Reading: John 20: 1-18

Jesus’ life and story are marked by a few events that are very significant to our faith.  First, the incarnate birth – born partly human to a mother and partly divine to a heavenly father.  Born of a virgin, without sin since birth.  His birth and the events surrounding it indicate to us that Jesus is a unique and special gift from God.

At the end of His life, Jesus experiences two other significant events.  The resurrection and ascension come close together.  Between His holy birth and divine death, Jesus teaches and heals for about three years, providing us an example of how to live and love both God and our fellow man.

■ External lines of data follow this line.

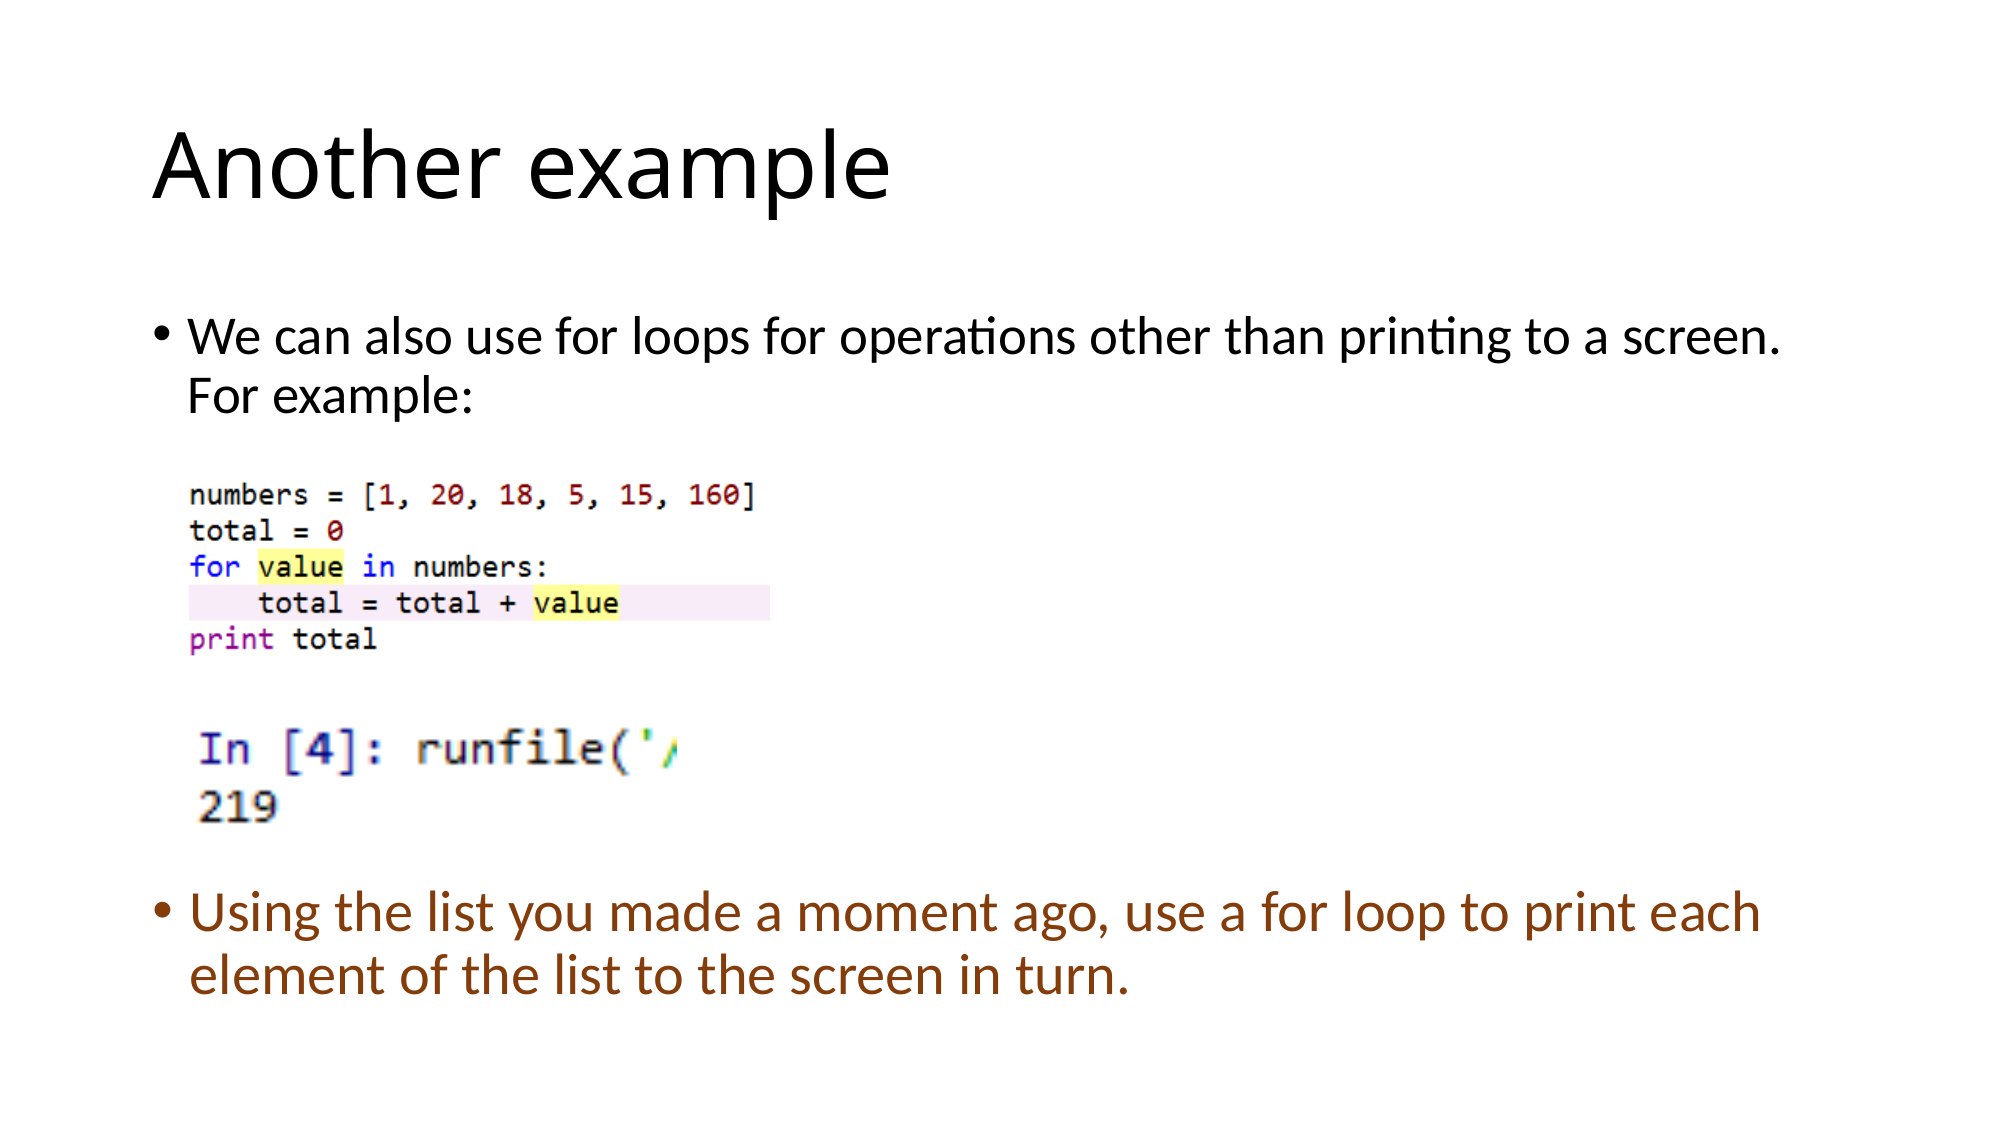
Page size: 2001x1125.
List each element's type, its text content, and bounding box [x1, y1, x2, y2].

picture [183, 707, 677, 875]
text_box Using the list you made a moment ago, use a for loop to print each element of the list to the screen in turn. [137, 874, 1863, 1082]
title Another example [137, 59, 1863, 278]
picture [183, 475, 770, 665]
list We can also use for loops for operations other than printing to a screen. For example: [137, 299, 1863, 433]
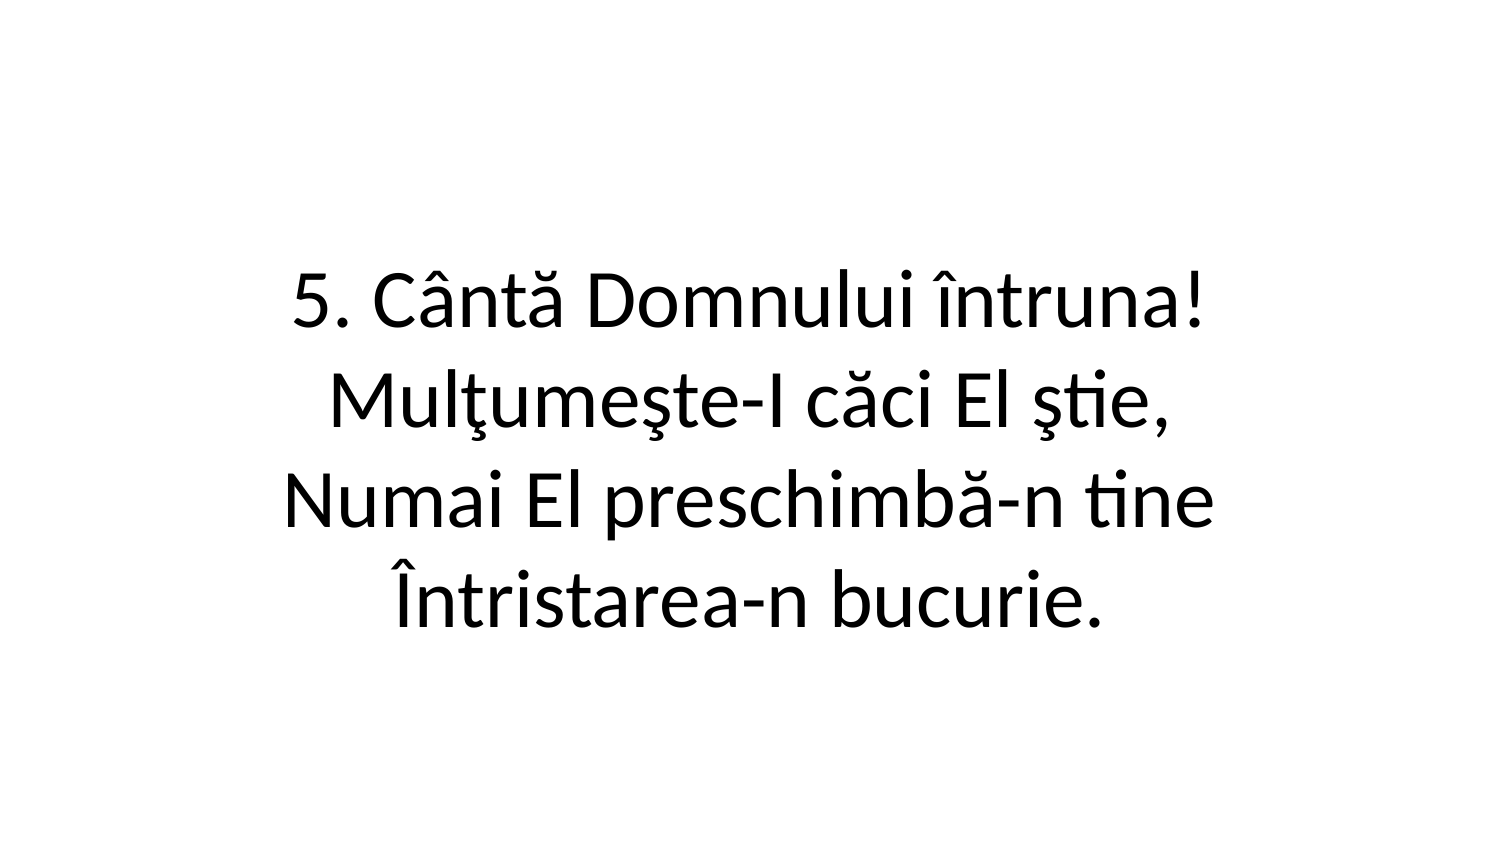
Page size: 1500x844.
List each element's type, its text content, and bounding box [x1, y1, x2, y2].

text_box 5. Cântă Domnului întruna! Mulţumeşte-I căci El ştie, Numai El preschimbă-n tine Întristarea-n bucurie. [268, 192, 1232, 652]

While Jesus did raise people from the dead during His earthly ministry, He raised them back to mortal life.  In the resurrection of Jesus, it was God who raised Jesus to immortal or heavenly life.  Jesus’ resurrection is significant for both of these reasons.  Just as God alone initiated Jesus’ human birth, God alone brings Jesus back home to heaven.  God welcomes Jesus back to His eternal home as Jesus returns to the Father.

The ascension, or returning to God’s right hand, is the second significant event at the end of Jesus’ earthly life.  Jesus tells Mary, “I am returning to my Father and to your Father, to my God and your God.”  In this statement Jesus declares where He is going and also includes us in the relationship.  God is our Father and our God too.

As Jesus returns to His rightful place beside God, He returns changed.  He has lived on earth.  He has felt what we feel.  He returns to heaven and now intercedes for you and me.  He now stands between God and us.  The perfect lamb who was slain now offers mercy and forgiveness and grace.  He who was without sin now provides the way for us who struggle with sin the way to eternal life.  He ascended so that one day we too could ascend.  For this incomprehensible gift, we say  thanks be to God!